Ох уж эти мужчины с их хвастливыми речами! У нее нет никаких иллюзий относительно того, как смертные обращаются с богами, будь то настоящие или придуманные, древние или современные, которые имели несчастье попасть к ним в руки. Она вспоминает виденный когда-то фильм, сценарий которого написал, кажется, Натаниэл Уэст (а может быть, она и ошибается); Джессика Ланж играет там голливудскую секс-богиню, у которой случается нервный срыв, и она в конце концов оказывается в палате сумасшедшего дома, напичканная наркотиками, перенесшая лоботомию, привязанная ремнями к кровати, а санитары продают билеты желающим провести с ней десять минут. „Я хочу трахать кинозвезду!“ — пыхтит один из клиентов, показывая им пачку долларов. В его голосе слышится уродливая пародия на обожание, злоба, смертельная обида. Опустить бессмертную на землю, показать ей, что такое реальная жизнь, бить ее, пока с нее не слезет кожа. Вот тебе! Вот тебе! Эту сцену вырезали из телевизионной версии, настолько глубоко она задевала чувства американцев.

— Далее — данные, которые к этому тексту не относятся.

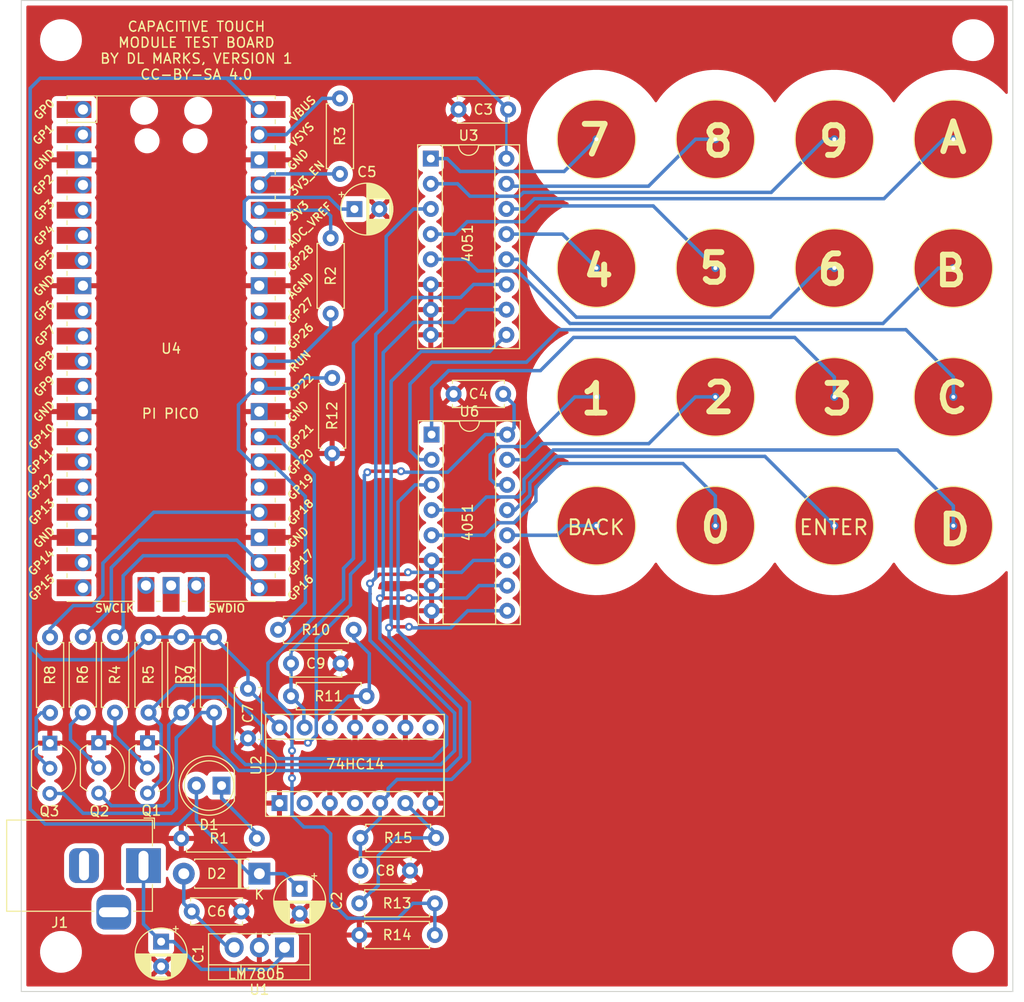
<source format=kicad_pcb>
(kicad_pcb (version 20211014) (generator pcbnew)

  (general
    (thickness 1.6)
  )

  (paper "A4")
  (layers
    (0 "F.Cu" signal)
    (31 "B.Cu" signal)
    (32 "B.Adhes" user "B.Adhesive")
    (33 "F.Adhes" user "F.Adhesive")
    (34 "B.Paste" user)
    (35 "F.Paste" user)
    (36 "B.SilkS" user "B.Silkscreen")
    (37 "F.SilkS" user "F.Silkscreen")
    (38 "B.Mask" user)
    (39 "F.Mask" user)
    (40 "Dwgs.User" user "User.Drawings")
    (41 "Cmts.User" user "User.Comments")
    (42 "Eco1.User" user "User.Eco1")
    (43 "Eco2.User" user "User.Eco2")
    (44 "Edge.Cuts" user)
    (45 "Margin" user)
    (46 "B.CrtYd" user "B.Courtyard")
    (47 "F.CrtYd" user "F.Courtyard")
    (48 "B.Fab" user)
    (49 "F.Fab" user)
    (50 "User.1" user)
    (51 "User.2" user)
    (52 "User.3" user)
    (53 "User.4" user)
    (54 "User.5" user)
    (55 "User.6" user)
    (56 "User.7" user)
    (57 "User.8" user)
    (58 "User.9" user)
  )

  (setup
    (stackup
      (layer "F.SilkS" (type "Top Silk Screen"))
      (layer "F.Paste" (type "Top Solder Paste"))
      (layer "F.Mask" (type "Top Solder Mask") (thickness 0.01))
      (layer "F.Cu" (type "copper") (thickness 0.035))
      (layer "dielectric 1" (type "core") (thickness 1.51) (material "FR4") (epsilon_r 4.5) (loss_tangent 0.02))
      (layer "B.Cu" (type "copper") (thickness 0.035))
      (layer "B.Mask" (type "Bottom Solder Mask") (thickness 0.01))
      (layer "B.Paste" (type "Bottom Solder Paste"))
      (layer "B.SilkS" (type "Bottom Silk Screen"))
      (copper_finish "None")
      (dielectric_constraints no)
    )
    (pad_to_mask_clearance 0)
    (pcbplotparams
      (layerselection 0x00010fc_ffffffff)
      (disableapertmacros false)
      (usegerberextensions false)
      (usegerberattributes true)
      (usegerberadvancedattributes true)
      (creategerberjobfile true)
      (svguseinch false)
      (svgprecision 6)
      (excludeedgelayer true)
      (plotframeref false)
      (viasonmask false)
      (mode 1)
      (useauxorigin false)
      (hpglpennumber 1)
      (hpglpenspeed 20)
      (hpglpendiameter 15.000000)
      (dxfpolygonmode true)
      (dxfimperialunits true)
      (dxfusepcbnewfont true)
      (psnegative false)
      (psa4output false)
      (plotreference true)
      (plotvalue true)
      (plotinvisibletext false)
      (sketchpadsonfab false)
      (subtractmaskfromsilk false)
      (outputformat 1)
      (mirror false)
      (drillshape 0)
      (scaleselection 1)
      (outputdirectory "gerber")
    )
  )

  (net 0 "")
  (net 1 "Net-(C1-Pad1)")
  (net 2 "GND")
  (net 3 "+5V")
  (net 4 "Net-(D1-Pad1)")
  (net 5 "unconnected-(J1-Pad2)")
  (net 6 "unconnected-(J1-Pad3)")
  (net 7 "Net-(C5-Pad1)")
  (net 8 "Net-(C6-Pad1)")
  (net 9 "Net-(C9-Pad1)")
  (net 10 "Net-(R2-Pad1)")
  (net 11 "Net-(R3-Pad1)")
  (net 12 "Net-(R3-Pad2)")
  (net 13 "Net-(R4-Pad1)")
  (net 14 "Net-(R6-Pad1)")
  (net 15 "Net-(R8-Pad1)")
  (net 16 "PADOSC1")
  (net 17 "unconnected-(U4-Pad1)")
  (net 18 "unconnected-(U4-Pad2)")
  (net 19 "unconnected-(U4-Pad4)")
  (net 20 "unconnected-(U4-Pad5)")
  (net 21 "unconnected-(U4-Pad6)")
  (net 22 "unconnected-(U4-Pad7)")
  (net 23 "unconnected-(U4-Pad9)")
  (net 24 "unconnected-(U4-Pad10)")
  (net 25 "unconnected-(U4-Pad11)")
  (net 26 "unconnected-(U4-Pad12)")
  (net 27 "unconnected-(U4-Pad14)")
  (net 28 "unconnected-(U4-Pad15)")
  (net 29 "unconnected-(U4-Pad16)")
  (net 30 "unconnected-(U4-Pad17)")
  (net 31 "unconnected-(U4-Pad19)")
  (net 32 "unconnected-(U4-Pad20)")
  (net 33 "unconnected-(U4-Pad25)")
  (net 34 "unconnected-(U4-Pad31)")
  (net 35 "unconnected-(U4-Pad32)")
  (net 36 "unconnected-(U4-Pad34)")
  (net 37 "unconnected-(U4-Pad41)")
  (net 38 "unconnected-(U4-Pad42)")
  (net 39 "unconnected-(U4-Pad43)")
  (net 40 "Net-(R11-Pad2)")
  (net 41 "Net-(Q1-Pad2)")
  (net 42 "SEL0")
  (net 43 "Net-(Q2-Pad2)")
  (net 44 "SEL1")
  (net 45 "Net-(Q3-Pad2)")
  (net 46 "SEL2")
  (net 47 "Net-(U3-Pad1)")
  (net 48 "+3V3")
  (net 49 "Net-(U3-Pad2)")
  (net 50 "Net-(U3-Pad4)")
  (net 51 "Net-(U3-Pad5)")
  (net 52 "Net-(U3-Pad12)")
  (net 53 "Net-(U3-Pad13)")
  (net 54 "Net-(U3-Pad14)")
  (net 55 "Net-(U3-Pad15)")
  (net 56 "Net-(C8-Pad1)")
  (net 57 "Net-(P9-Pad1)")
  (net 58 "Net-(P10-Pad1)")
  (net 59 "Net-(P11-Pad1)")
  (net 60 "Net-(P12-Pad1)")
  (net 61 "Net-(P13-Pad1)")
  (net 62 "Net-(P14-Pad1)")
  (net 63 "Net-(P15-Pad1)")
  (net 64 "Net-(P16-Pad1)")
  (net 65 "Net-(R13-Pad2)")
  (net 66 "PADOSC2")
  (net 67 "unconnected-(U2-Pad2)")
  (net 68 "unconnected-(U2-Pad4)")
  (net 69 "unconnected-(U2-Pad8)")
  (net 70 "unconnected-(U2-Pad10)")

  (footprint "MountingHole:MountingHole_3.2mm_M3" (layer "F.Cu") (at 136 126))

  (footprint "Resistor_THT:R_Axial_DIN0207_L6.3mm_D2.5mm_P7.62mm_Horizontal" (layer "F.Cu") (at 74.2 114.5))

  (footprint "Package_TO_SOT_THT:TO-92_Inline_Wide" (layer "F.Cu") (at 52.726 104.902 -90))

  (footprint "Package_TO_SOT_THT:TO-92_Inline_Wide" (layer "F.Cu") (at 47.81 104.9 -90))

  (footprint "Capacitor_THT:C_Disc_D5.0mm_W2.5mm_P5.00mm" (layer "F.Cu") (at 67.2 96.9))

  (footprint "Connector_BarrelJack:BarrelJack_Horizontal" (layer "F.Cu") (at 52.324 117.3))

  (footprint "CapacitiveTouchpad:CapacitivePad1" (layer "F.Cu") (at 122 44))

  (footprint "Resistor_THT:R_Axial_DIN0207_L6.3mm_D2.5mm_P7.62mm_Horizontal" (layer "F.Cu") (at 67.2 100.2))

  (footprint "Resistor_THT:R_Axial_DIN0207_L6.3mm_D2.5mm_P7.62mm_Horizontal" (layer "F.Cu") (at 46.2 94.22 -90))

  (footprint "CapacitiveTouchpad:CapacitivePad1" (layer "F.Cu") (at 110 83))

  (footprint "Resistor_THT:R_Axial_DIN0207_L6.3mm_D2.5mm_P7.62mm_Horizontal" (layer "F.Cu") (at 49.45 94.24 -90))

  (footprint "CapacitiveTouchpad:CapacitivePad1" (layer "F.Cu") (at 122 70))

  (footprint "Package_TO_SOT_THT:TO-220-3_Vertical" (layer "F.Cu") (at 66.548 125.547 180))

  (footprint "MountingHole:MountingHole_3.2mm_M3" (layer "F.Cu") (at 44 126))

  (footprint "CapacitiveTouchpad:CapacitivePad1" (layer "F.Cu") (at 110 57))

  (footprint "CapacitiveTouchpad:CapacitivePad1" (layer "F.Cu") (at 110 70))

  (footprint "MountingHole:MountingHole_3.2mm_M3" (layer "F.Cu") (at 136 34))

  (footprint "Diode_THT:D_DO-41_SOD81_P7.62mm_Horizontal" (layer "F.Cu") (at 64.008 118.11 180))

  (footprint "Capacitor_THT:C_Disc_D5.0mm_W2.5mm_P5.00mm" (layer "F.Cu") (at 74.2 117.8))

  (footprint "CapacitiveTouchpad:CapacitivePad1" (layer "F.Cu") (at 134 70))

  (footprint "CapacitiveTouchpad:RPi_Pico_SMD_TH" (layer "F.Cu") (at 55.11 65.13))

  (footprint "Capacitor_THT:C_Disc_D5.0mm_W2.5mm_P5.00mm" (layer "F.Cu") (at 88.6 69.7 180))

  (footprint "Resistor_THT:R_Axial_DIN0207_L6.3mm_D2.5mm_P7.62mm_Horizontal" (layer "F.Cu") (at 42.9 94.26 -90))

  (footprint "Package_DIP:DIP-14_W7.62mm_Socket" (layer "F.Cu") (at 66.035 110.988 90))

  (footprint "Package_DIP:DIP-16_W7.62mm_Socket" (layer "F.Cu") (at 81.3 45.954))

  (footprint "Resistor_THT:R_Axial_DIN0207_L6.3mm_D2.5mm_P7.62mm_Horizontal" (layer "F.Cu") (at 52.832 101.854 90))

  (footprint "Capacitor_THT:C_Disc_D5.0mm_W2.5mm_P5.00mm" (layer "F.Cu") (at 62.86 99.45 -90))

  (footprint "Resistor_THT:R_Axial_DIN0207_L6.3mm_D2.5mm_P7.62mm_Horizontal" (layer "F.Cu") (at 71.35 68.09 -90))

  (footprint "Resistor_THT:R_Axial_DIN0207_L6.3mm_D2.5mm_P7.62mm_Horizontal" (layer "F.Cu") (at 71.2 61.6 90))

  (footprint "CapacitiveTouchpad:CapacitivePad1" (layer "F.Cu") (at 110 44))

  (footprint "CapacitiveTouchpad:CapacitivePad1" (layer "F.Cu") (at 134 57))

  (footprint "Capacitor_THT:C_Disc_D5.0mm_W2.5mm_P5.00mm" (layer "F.Cu") (at 57.19 121.92))

  (footprint "Package_TO_SOT_THT:TO-92_Inline_Wide" (layer "F.Cu") (at 42.88 104.94 -90))

  (footprint "CapacitiveTouchpad:CapacitivePad1" (layer "F.Cu") (at 122 83))

  (footprint "Capacitor_THT:CP_Radial_D5.0mm_P2.50mm" (layer "F.Cu") (at 68.072 119.634 -90))

  (footprint "CapacitiveTouchpad:CapacitivePad1" (layer "F.Cu") (at 98 70))

  (footprint "CapacitiveTouchpad:CapacitivePad1" (layer "F.Cu") (at 98 57))

  (footprint "CapacitiveTouchpad:CapacitivePad1" (layer "F.Cu") (at 134 44))

  (footprint "Resistor_THT:R_Axial_DIN0207_L6.3mm_D2.5mm_P7.62mm_Horizontal" (layer "F.Cu") (at 81.71 124.3 180))

  (footprint "Resistor_THT:R_Axial_DIN0207_L6.3mm_D2.5mm_P7.62mm_Horizontal" (layer "F.Cu") (at 56.134 101.854 90))

  (footprint "CapacitiveTouchpad:CapacitivePad1" (layer "F.Cu") (at 122 57))

  (footprint "Package_DIP:DIP-16_W7.62mm_Socket" (layer "F.Cu") (at 81.38 73.8))

  (footprint "Resistor_THT:R_Axial_DIN0207_L6.3mm_D2.5mm_P7.62mm_Horizontal" (layer "F.Cu") (at 81.71 121.1 180))

  (footprint "Capacitor_THT:C_Disc_D5.0mm_W2.5mm_P5.00mm" (layer "F.Cu") (at 89.1 41 180))

  (footprint "CapacitiveTouchpad:CapacitivePad1" (layer "F.Cu") (at 98 83))

  (footprint "MountingHole:MountingHole_3.2mm_M3" (layer "F.Cu") (at 44 34))

  (footprint "CapacitiveTouchpad:CapacitivePad1" (layer "F.Cu") (at 98 44))

  (footprint "Resistor_THT:R_Axial_DIN0207_L6.3mm_D2.5mm_P7.62mm_Horizontal" (layer "F.Cu") (at 59.436 101.854 90))

  (footprint "Resistor_THT:R_Axial_DIN0207_L6.3mm_D2.5mm_P7.62mm_Horizontal" (layer "F.Cu") (at 65.9 93.5))

  (footprint "Resistor_THT:R_Axial_DIN0207_L6.3mm_D2.5mm_P7.62mm_Horizontal" (layer "F.Cu") (at 63.754 114.554 180))

  (footprint "Capacitor_THT:CP_Radial_D5.0mm_P2.50mm" (layer "F.Cu")
    (tedit 5AE50EF0) (tstamp f201ce6e-c145-4653-a100-226bf0c7c60a)
    (at 54.102 124.968 -90)
    (descr "CP, Radial series, Radial, pin pitch=2.50mm, , diameter=5mm, Electrolytic Capacitor")
    (tags "CP Radial series Radial pin pitch 2.50mm  diameter 5mm Electrolytic Capacitor")
    (property "Sheetfile" "CapactiveTouchpad.kicad_sch")
    (property "Sheetname" "")
    (path "/74ccf3d5-8478-41a7-aa5b-f73786bf44c9")
    (attr through_hole)
    (fp_text reference "C1" (at 1.25 -3.75 90) (layer "F.SilkS")
      (effects (font (size 1 1) (thickness 0.15)))
      (tstamp 43f53ac7-bb91-4995-9189-b512d0e84e77)
    )
    (fp_text value "100 uF" (at 1.25 3.75 90) (layer "F.Fab")
      (effects (font (size 1 1) (thickness 0.15)))
      (tstamp 304c924c-1320-4695-95b0-8d6d43acab33)
    )
    (fp_text user "${REFERENCE}" (at 1.25 0 90) (layer "F.Fab")
      (effects (font (size 1 1) (thickness 0.15)))
      (tstamp 5818b090-5ade-4610-812e-11a21900d897)
    )
    (fp_line (start 1.53 1.04) (end 1.53 2.565) (layer "F.SilkS") (width 0.12) (tstamp 0236b36f-3062-4986-b91c-95fbda457215))
    (fp_line (start 3.731 -0.805) (end 3.731 0.805) (layer "F.SilkS") (width 0.12) (tstamp 06c96df6-838a-49f5-91ea-652bb29f4e4e))
    (fp_line (start 2.091 -2.442) (end 2.091 -1.04) (layer "F.SilkS") (width 0.12) (tstamp 07b1ee7a
... [558389 chars truncated]
</source>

Однако в случае с Анхисом богиня, поднявшись с ложа, совершенно ясно предупредила своего милого, чтобы он держал язык за зубами. Так что парню ничего не оставалось делать, как только блуждать по ночам в дремотных воспоминаниях: что он чувствовал, погружая плоть человека в божественную плоть; или, когда он бывал настроен более трезво, более философически, удивляться: поскольку физическое смешение существ двух разных порядков, в данном случае взаимодействие человеческого органа и того, что заменяет орган в биологии богов, невозможно, в какое же существо, в какой гибрид (строго говоря, если уж соблюдаются законы природы) рабского тела и божественной души должна была превратиться насмешница Афродита хотя бы на ту ночь, которую провела вместе с ним? Где была могущественная душа, когда он держал в руках несравненное тело? Пряталась в самом дальнем закутке, в крошечной железе, находящейся, например, в черепе, или разлилась по всему телу как жар, как аура? И даже если ради его же блага душа богини была скрыта от него, как мог он, когда ее руки и ноги сжимали его, не почувствовать огонь божественного желания — не почувствовать и не обжечься об него? Почему ей пришлось наутро растолковывать ему, что произошло на самом деле? („Ее голова касалась балок кровли, ее лицо сияло бессмертной красотой. „Проснись, — сказала она, — взгляни на меня — разве я похожа на ту, что постучалась в твою дверь вчера вечером?““) Как могло все это случиться, если только он, мужчина, не был под властью каких-то колдовских чар с самого начала и до самого конца, чар, подобных наркозу, призванных скрыть страшное знание, что дева, которую он раздевал, обнимал, чьи бедра раздвигал, в которую проникал, бессмертна, — если только он не пребывал в трансе, который призван был защитить его от нестерпимого удовольствия занятия любовью с богиней, оставив ему только скучноватое ощущение, обычное для смертных? И почему богиня, выбрав для себя в качестве возлюбленного простого смертного, напустила на него эти колдовские чары, после чего он долго не мог прийти в себя?